Where stock status is available, federally managed fisheries are recommended as Seafood Watch Best Choices or Good Alternatives. Packardsays Seafood Watch “believes that sustainable wild-capture fisheries should ensure that the abundance of both targeted and incidentally caught species is maintained in the long term at levels that allow the species to fulfill its ecological role while the structure, productivity, function and diversity of the habitat and ecosystem are all maintained.”
Magnuson-Stevens
Management systems should be in place to enforce all local, national and international laws to ensure long-term productivity of the resource and integrity of the ecosystem by adhering to the precautionary approach and responding to changing circumstances. These beliefs are commonly held tenets of sustainable fisheries management, as evidenced by the content of the Magnuson-Stevens Fisheries Conservation and Management Act. They are the basis of most of the management regimes of industrialized nations, per the guidance of the United Nation’s FAO Code of Conduct for Responsible Fisheries Article 6: General Principles.

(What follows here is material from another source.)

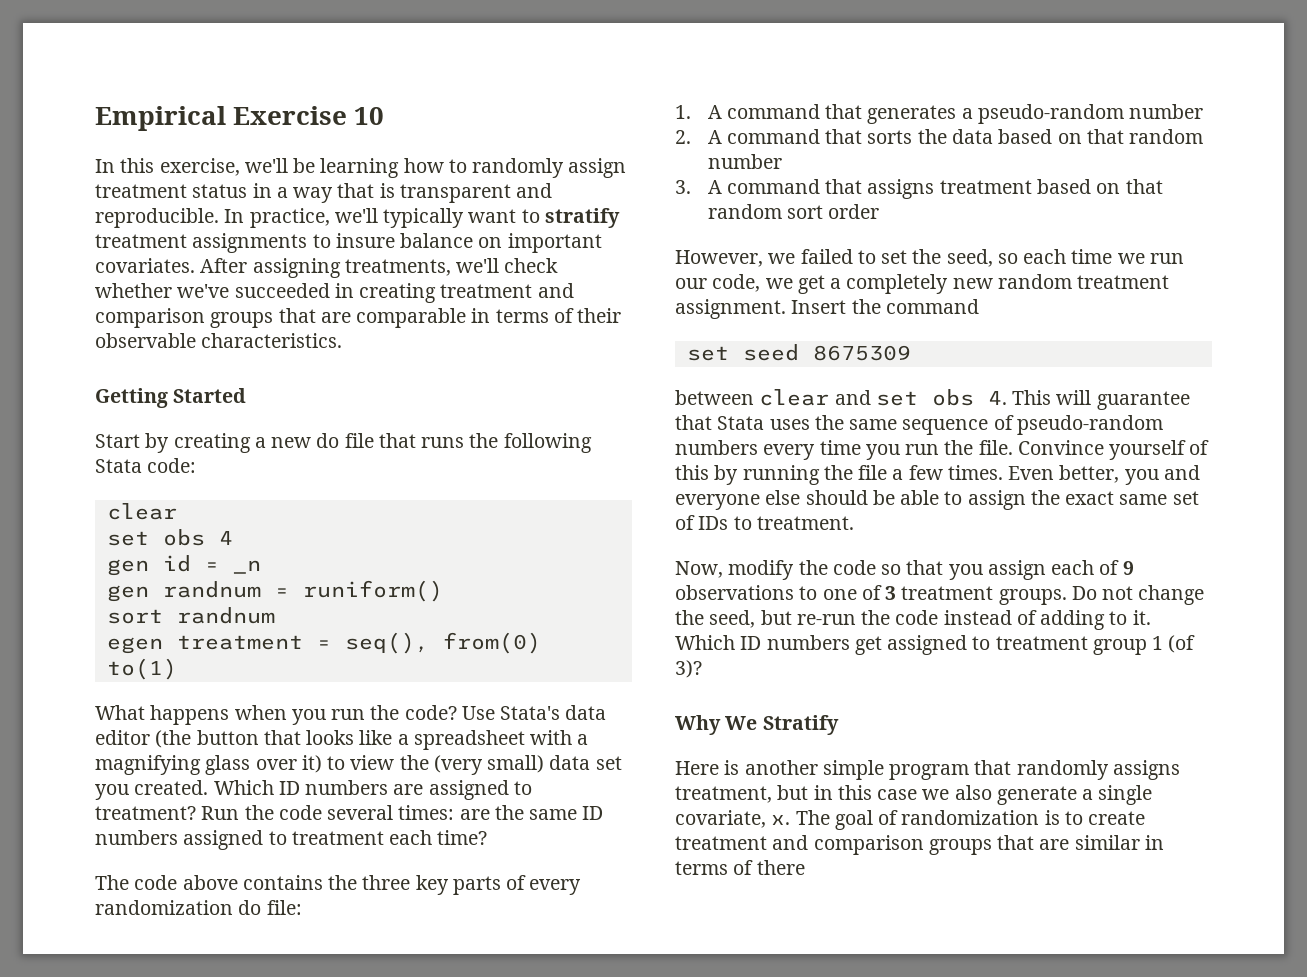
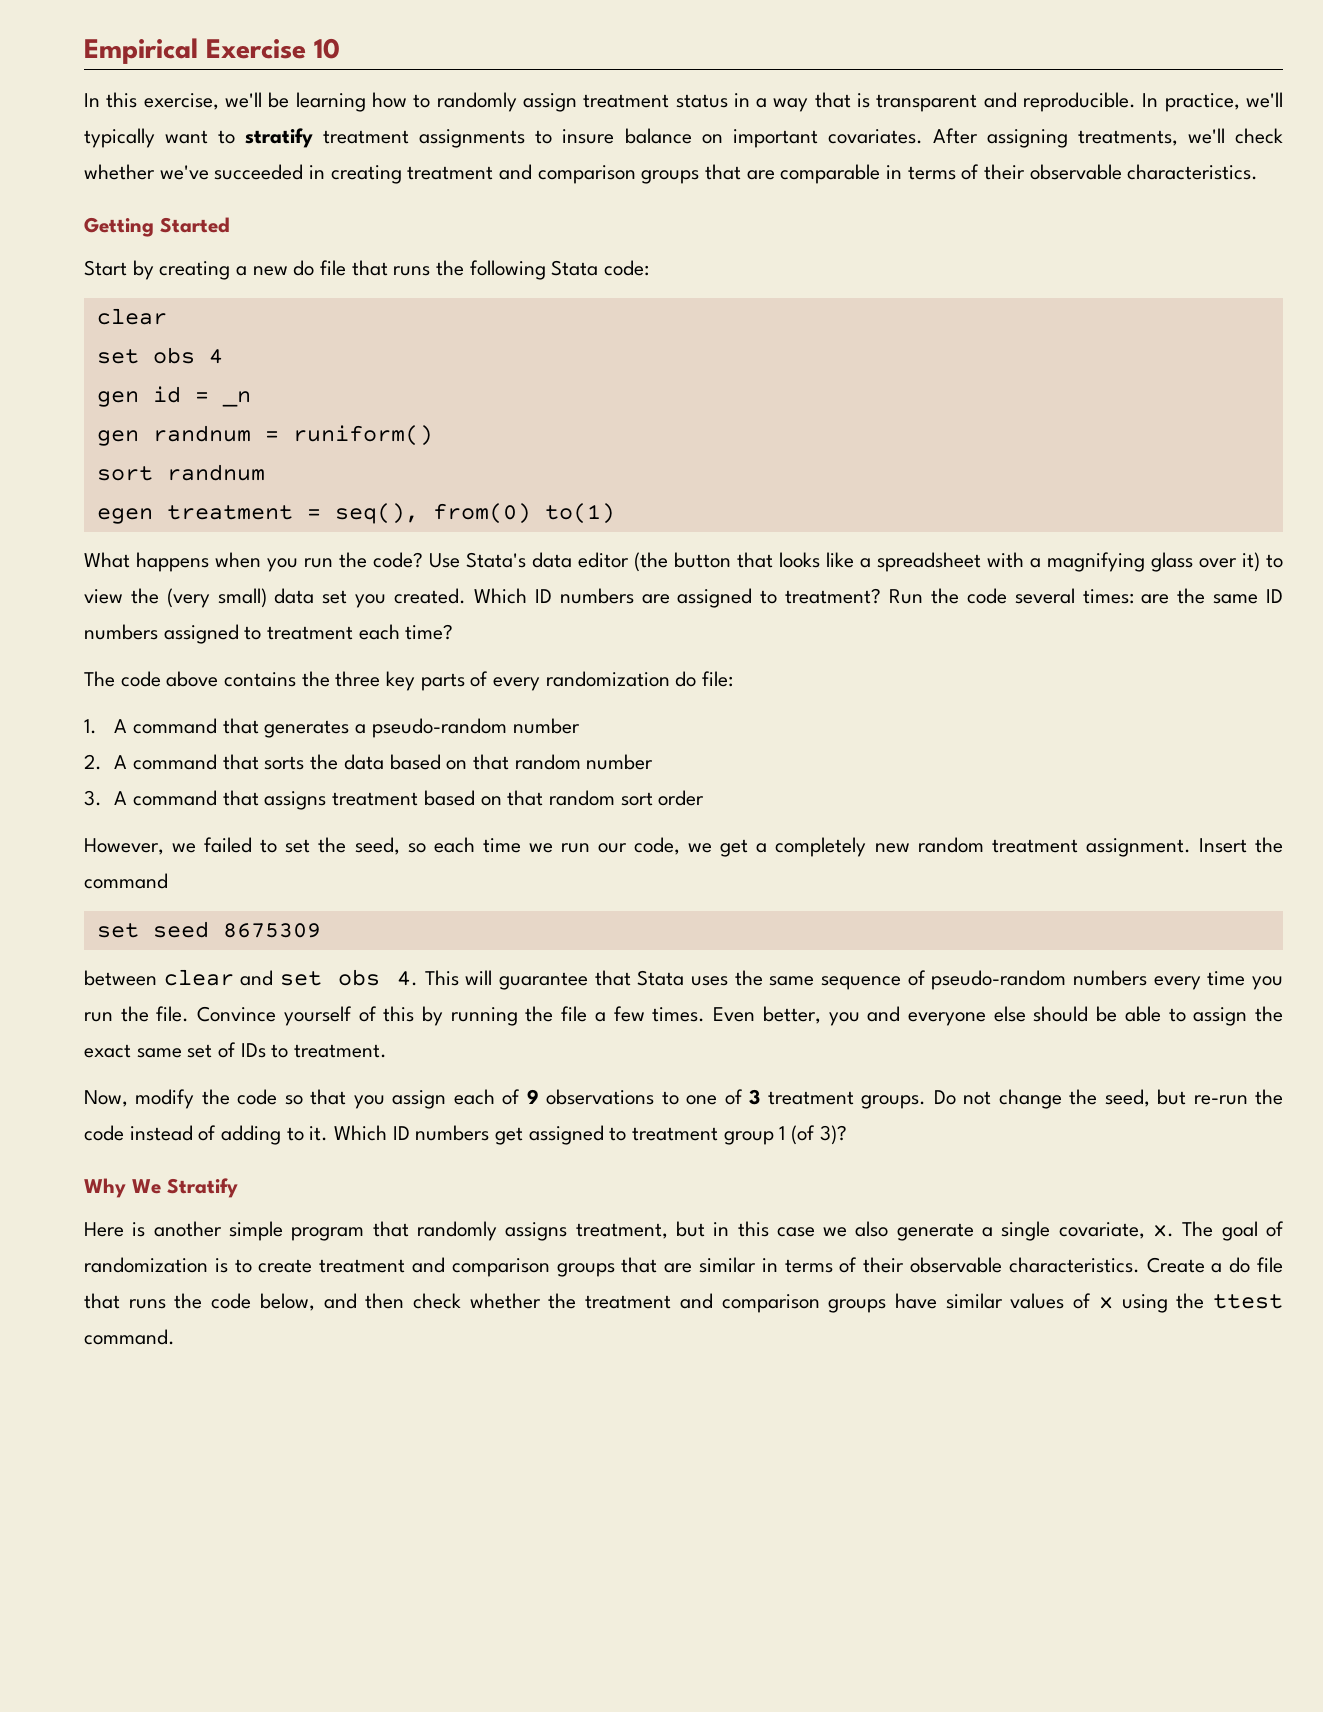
[756,860,805,875] there -> [863,1257,1283,1273] [84,1293,1283,1313] [84,1329,175,1345] their observable characteristics. Create a do file that runs the code below, and then check whether the treatment and comparison groups have similar values of x using the ttest command.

Packard believes the Magnuson-Stevens Act has been a significant success for U.S. fisheries. The 2006 reforms prioritized science-based decision making and led to the reversal of historic fisheries declines, cut the number of over-fished stocks by half, and dramatically increased the volume of seafood landings and recreational fishing trips.
“To continue our current trajectory in the U.S. toward healthy oceans and thriving fisheries, we must defend the integrity of the Act and prevent efforts to undermine its strong science and conservation provisions, including its science-based annual catch limits and accountability measures,” she expounds on the Acts importance. “The U.S. fisheries management system under the Magnuson-Stevens Act (MSA) is one of the strongest in the world. It has also been a major driver behind creating more sustainable U.S. fisheries.”
Senators Mark Begich of Alaska and Marco Rubio of Florida – the two co-authors of the recent Senate MSA Discussion Draft – have received a significant number of comments on the draft from NGOs, fishermen, seafood industry representatives, and numerous others, including both the Gulf Seafood Institute and the Monterey Bay Aquarium.
“We recently met with Sen. Begich and senior congressional staff in DC who informed us that the next draft will include significant changes that reflect this input,” she said. “The Aquarium based our comments on the considerable scientific information and seafood industry experience we’ve amassed over the past 15 years of engagement in the broader sustainable seafood movement.”
The lack of traceability in the seafood supply chain makes it difficult for consumers and businesses to reward better performers and make choices for healthy oceans. The Monterey Bay Aquarium supports industry efforts — such as the National Fisheries Institute and the GS1 initiative — and President Obama’s recent call for improved traceability.
Packard feels that traceability in the Seafood Watch program is its one weakness. “While not a failure of the Seafood Watch program, the lack of traceability in the seafood supply chain makes it difficult for consumers and businesses to reward better performers and make choices for healthy oceans.”
Increasing rigor and expert input into its science-based assessments allows the program to work collaboratively with others to help retailers and food service companies to understand the importance of sustainable fisheries and aquaculture to global ocean health and food security. “Sustainable seafood commitments are now setting a clear market expectation that seafood comes from sustainable fisheries and aquaculture operations that are a clear part of corporate social responsibility commitments,” explain Packard about the legacy seafood sustainablity program she was instrumental in establishing.